It's Paris-Dakar Rally time again, the mostly annual romp from north-central France to Dakar, Senegal via Spain, Morocco, Mauritania, and other exotic places. Geography fans will note that the straight-line distance requires riding through a significant hunk of a rather large desert. It is not something for the faint of heart. It's also not something that is always spectator-friendly. The public relations boys for the rally tend to cancel the event when they have to bury too many innocent bystanders from the year before. Last year must have been relatively quiet, for before dawn on New Year's Day, 349 vehicles --- 173 motorcycles, 115 cars, and 61 trucks --- were warming up in Versailles, France.
Sure, they call it a rally, but believe me, in large sections of this event it is nothing but a flat out race. The course is divided into transit zones (called "liaisons") and stages (called "stages"). The purpose of the transit zone is to allow entrants to travel from one stage to another along public roads, generally at a velocity approximating the local speed limit. When you reach the end of a transit zone, you begin a stage at an assigned time. When you've completed the stage, you're either through for the day or you begin another quiet transit zone. It's not rocket psychiatry. The only requirement is that you must be on time to begin your stage. If you can read a watch, you should be in good shape. When they drop the flag that signals the start of your stage, you take off.
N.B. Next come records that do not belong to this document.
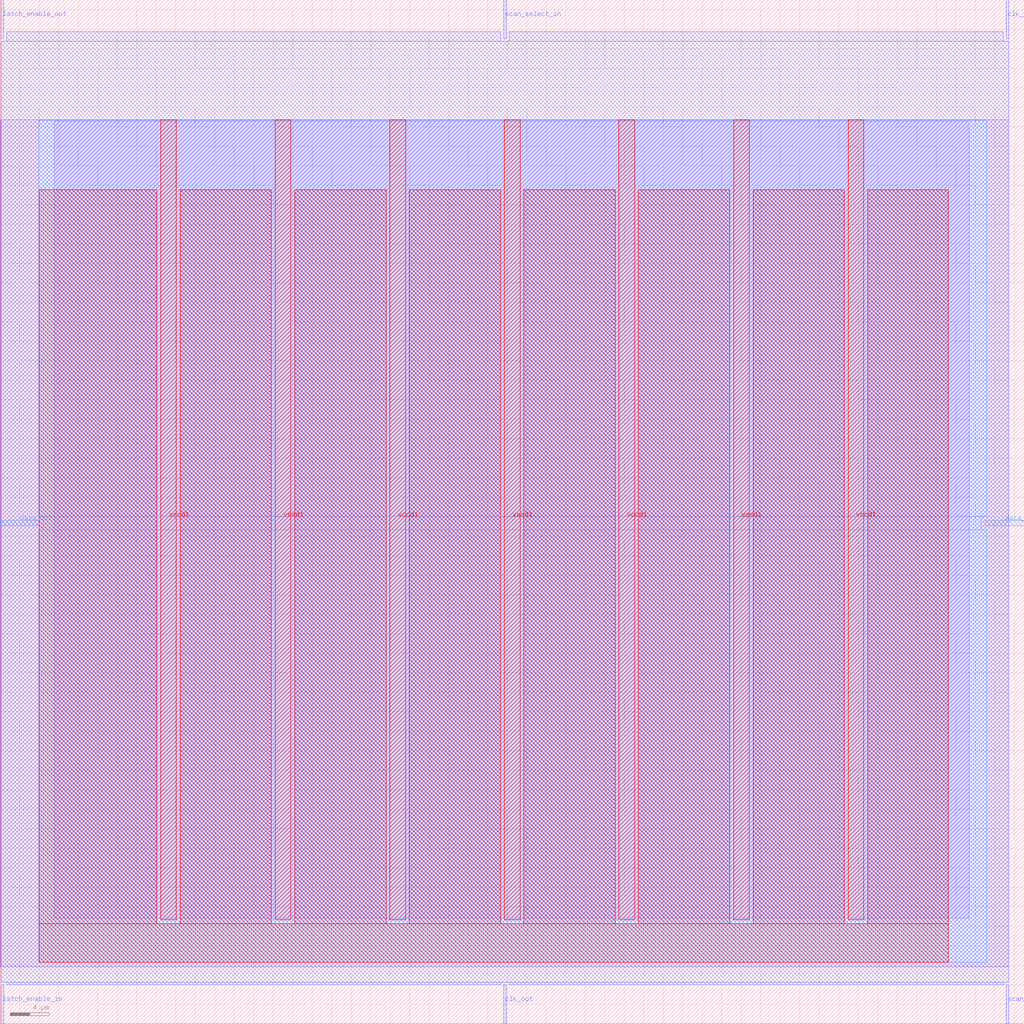
<source format=lef>
VERSION 5.7 ;
  NOWIREEXTENSIONATPIN ON ;
  DIVIDERCHAR "/" ;
  BUSBITCHARS "[]" ;
MACRO scan_wrapper_341542971476279892
  CLASS BLOCK ;
  FOREIGN scan_wrapper_341542971476279892 ;
  ORIGIN 0.000 0.000 ;
  SIZE 105.000 BY 105.000 ;
  PIN clk_in
    DIRECTION INPUT ;
    USE SIGNAL ;
    PORT
      LAYER met2 ;
        RECT 103.130 101.000 103.410 105.000 ;
    END
  END clk_in
  PIN clk_out
    DIRECTION OUTPUT TRISTATE ;
    USE SIGNAL ;
    PORT
      LAYER met2 ;
        RECT 51.610 0.000 51.890 4.000 ;
    END
  END clk_out
  PIN data_in
    DIRECTION INPUT ;
    USE SIGNAL ;
    PORT
      LAYER met3 ;
        RECT 101.000 51.040 105.000 51.640 ;
    END
  END data_in
  PIN data_out
    DIRECTION OUTPUT TRISTATE ;
    USE SIGNAL ;
    PORT
      LAYER met3 ;
        RECT 0.000 51.040 4.000 51.640 ;
    END
  END data_out
  PIN latch_enable_in
    DIRECTION INPUT ;
    USE SIGNAL ;
    PORT
      LAYER met2 ;
        RECT 0.090 0.000 0.370 4.000 ;
    END
  END latch_enable_in
  PIN latch_enable_out
    DIRECTION OUTPUT TRISTATE ;
    USE SIGNAL ;
    PORT
      LAYER met2 ;
        RECT 0.090 101.000 0.370 105.000 ;
    END
  END latch_enable_out
  PIN scan_select_in
    DIRECTION INPUT ;
    USE SIGNAL ;
    PORT
      LAYER met2 ;
        RECT 51.610 101.000 51.890 105.000 ;
    END
  END scan_select_in
  PIN scan_select_out
    DIRECTION OUTPUT TRISTATE ;
    USE SIGNAL ;
    PORT
      LAYER met2 ;
        RECT 103.130 0.000 103.410 4.000 ;
    END
  END scan_select_out
  PIN vccd1
    DIRECTION INOUT ;
    USE POWER ;
    PORT
      LAYER met4 ;
        RECT 16.465 10.640 18.065 92.720 ;
    END
    PORT
      LAYER met4 ;
        RECT 39.955 10.640 41.555 92.720 ;
    END
    PORT
      LAYER met4 ;
        RECT 63.445 10.640 65.045 92.720 ;
    END
    PORT
      LAYER met4 ;
        RECT 86.935 10.640 88.535 92.720 ;
    END
  END vccd1
  PIN vssd1
    DIRECTION INOUT ;
    USE GROUND ;
    PORT
      LAYER met4 ;
        RECT 28.210 10.640 29.810 92.720 ;
    END
    PORT
      LAYER met4 ;
        RECT 51.700 10.640 53.300 92.720 ;
    END
    PORT
      LAYER met4 ;
        RECT 75.190 10.640 76.790 92.720 ;
    END
  END vssd1
  OBS
      LAYER li1 ;
        RECT 5.520 10.795 99.360 92.565 ;
      LAYER met1 ;
        RECT 0.070 5.820 103.430 92.720 ;
      LAYER met2 ;
        RECT 0.650 100.720 51.330 101.730 ;
        RECT 52.170 100.720 102.850 101.730 ;
        RECT 0.100 4.280 103.400 100.720 ;
        RECT 0.650 4.000 51.330 4.280 ;
        RECT 52.170 4.000 102.850 4.280 ;
      LAYER met3 ;
        RECT 3.950 52.040 101.135 92.645 ;
        RECT 4.400 50.640 100.600 52.040 ;
        RECT 3.950 6.300 101.135 50.640 ;
      LAYER met4 ;
        RECT 3.975 10.240 16.065 85.505 ;
        RECT 18.465 10.240 27.810 85.505 ;
        RECT 30.210 10.240 39.555 85.505 ;
        RECT 41.955 10.240 51.300 85.505 ;
        RECT 53.700 10.240 63.045 85.505 ;
        RECT 65.445 10.240 74.790 85.505 ;
        RECT 77.190 10.240 86.535 85.505 ;
        RECT 88.935 10.240 97.225 85.505 ;
        RECT 3.975 6.295 97.225 10.240 ;
  END
END scan_wrapper_341542971476279892
END LIBRARY


</source>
And God, how you will take off. Here again, the problem is not a subtle one. Stages vary wildly in the distances that they cover, but they share one common trait: the time that you are given to complete the stage, no matter how long it may be, is zero seconds. Few vehicles, even the frightening super-production KTMs that are expected to dominate the bike class of the rally, can travel at the speed of light. You will thus incur penalty points --- one per second --- that you are late at the end of the stage. After eighteen days, the fewest penalty points will win. Simple, huh?
The organizers took it easy on the field today. It was a 938 km tour from Versailles, through Paris, south down the spine of central France, and concluding at Narbonne near the border with Spain. There was just one stage, an 11 km section of dirt. No problem. Well, almost no problem. It was bitterly cold and the dirt wasn't dirt any longer. It was mud, cold mud, and there was a lot of it. But the neat thing about the Paris-Dakar is that no matter how ugly it gets, someone will get through there in the least amount of time. And today belonged to local amateur Francois Flick.
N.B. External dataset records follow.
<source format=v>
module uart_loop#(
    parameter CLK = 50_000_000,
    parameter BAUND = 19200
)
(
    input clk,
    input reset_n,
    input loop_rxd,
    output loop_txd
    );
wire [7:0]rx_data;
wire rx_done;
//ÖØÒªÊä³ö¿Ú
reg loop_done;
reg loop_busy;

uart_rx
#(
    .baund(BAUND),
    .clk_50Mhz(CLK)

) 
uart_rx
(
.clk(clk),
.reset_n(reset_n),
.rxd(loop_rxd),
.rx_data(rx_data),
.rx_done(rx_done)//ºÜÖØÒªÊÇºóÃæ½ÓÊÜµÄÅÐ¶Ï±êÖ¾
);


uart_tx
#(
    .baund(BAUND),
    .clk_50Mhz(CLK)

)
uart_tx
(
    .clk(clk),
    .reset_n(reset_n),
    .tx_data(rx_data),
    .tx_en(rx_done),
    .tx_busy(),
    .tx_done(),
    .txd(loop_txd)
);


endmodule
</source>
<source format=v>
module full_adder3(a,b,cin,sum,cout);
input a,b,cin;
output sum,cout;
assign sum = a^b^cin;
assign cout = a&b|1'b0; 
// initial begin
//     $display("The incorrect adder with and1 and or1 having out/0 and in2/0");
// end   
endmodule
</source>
Frankie couldn't have been looking forward to this. His bike, a Honda XR400, was an infantile joke compared to the brooding factory KTMs that could flatten him and never notice. But Frankie had a few things going for him: he was a Frenchman, there were nearly seventy thousand Frenchmen screaming his name at the start of the stage, and his bike weighed next to nothing. Allez! Frankie, they yelled.
And allez Frankie did, cutting through the 6.84 miles of slime at about 43 mph. Normally that would have gotten him a finishing position of about 167th in the field, but this was not a normal day. The mud got worse. Then it got horrible. Then it became impassable. Halfway through the lineup, the organizers stopped the carnage. They gave median scores to contestants who were prevented from completing the stage. You'll never hear Francois Flick's name again in the Paris-Dakar this year unless he kills himself or someone else, but his time held up. Not only that, his tiny little production bike, a class just a step above a skateboard, was nearly a minute ahead of the fastest super-production entry with any realistic chance of winning.
Flick's finish was a bonne New Year's present for the French, but it soon got more bonne: nearly half of the top twenty riders were their fellow countrymen. On top of that, the hated boys from Berlin were in the toilet. The two top riders on Richard Schalber's F650 BMW team, Italian Edi Orioli and Spaniard Oscar Gallardo, were stuck in 47th and 52nd place respectively. Yeah, Frenchman Jean Brucy was also on Schalber's rotten Deutsch team, but Brucy had ridden out of his skull, ending the day in eighth place, and a repeat of that performance was not expected. He was clearly a mudder. Andrea Mayer, the sole distaff member riding for Schalber, was a distant 93rd, a mudder not.
Day #2 will send them across the mountains to Spain, a long (1182 km) day with a short (35 km) stage. And, the glowing French hoped, maybe the warmer weather would wake up The Man. He's France's own Stephane Peterhansel, fifteenth overall on the first day aboard a Yamaha 850 XTZ, and the toughest rider the rally has ever seen. He has knocked the Paris-Dakar to its knees five times. The rider's entry plate is a fair estimate of potential success on the rally. Peterhansel carries plate #1.